• **Assignment**
Repeat exactly the lines that run from the start of the records below to the line with "[329,1328,651,1350] <Insert Diagram", including both of those lines but not the pictures.

• **Extracted records**
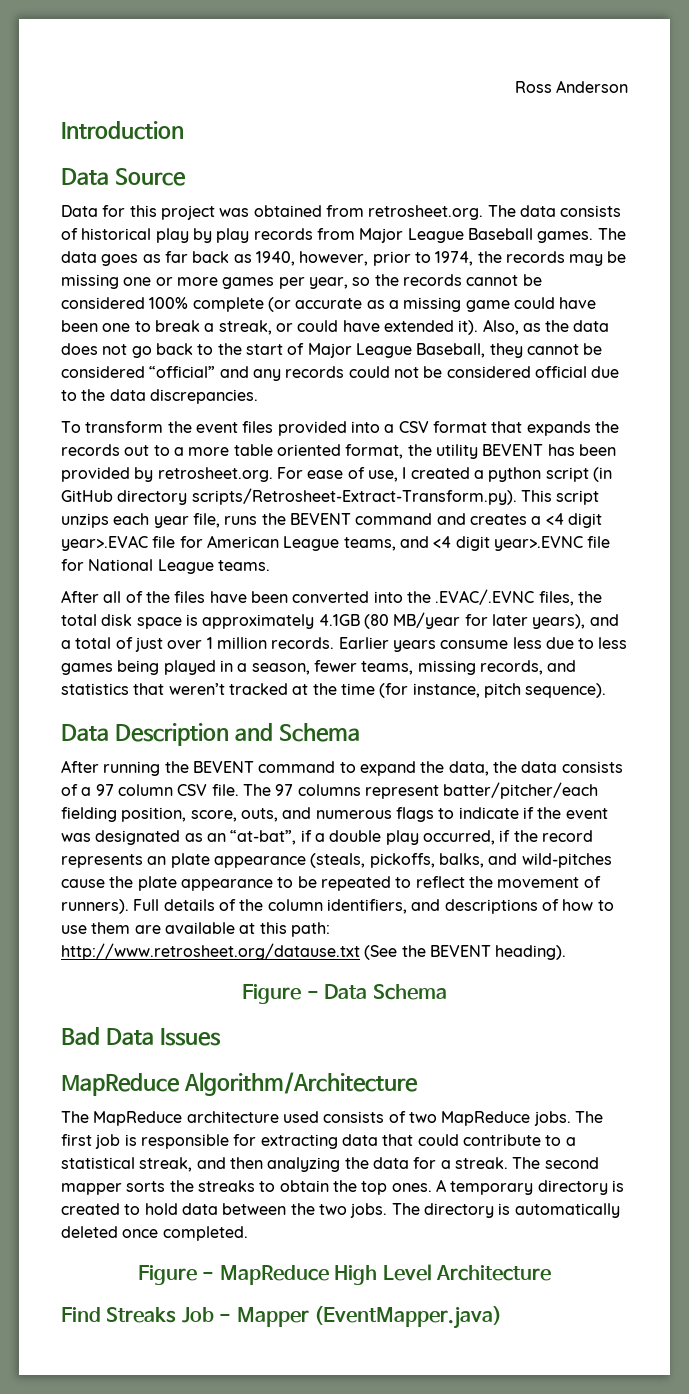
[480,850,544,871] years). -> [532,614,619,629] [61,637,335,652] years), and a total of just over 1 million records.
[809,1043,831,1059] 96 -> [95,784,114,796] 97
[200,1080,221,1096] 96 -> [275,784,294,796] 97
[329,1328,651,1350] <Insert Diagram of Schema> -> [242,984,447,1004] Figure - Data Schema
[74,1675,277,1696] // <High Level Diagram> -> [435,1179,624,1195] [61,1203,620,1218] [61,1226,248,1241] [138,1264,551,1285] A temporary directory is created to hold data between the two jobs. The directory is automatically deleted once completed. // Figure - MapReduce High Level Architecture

• **Result**
[480,850,544,871] years). -> [532,614,619,629] [61,637,335,652] years), and a total of just over 1 million records.
[809,1043,831,1059] 96 -> [95,784,114,796] 97
[200,1080,221,1096] 96 -> [275,784,294,796] 97
[329,1328,651,1350] <Insert Diagram of Schema> -> [242,984,447,1004] Figure - Data Schema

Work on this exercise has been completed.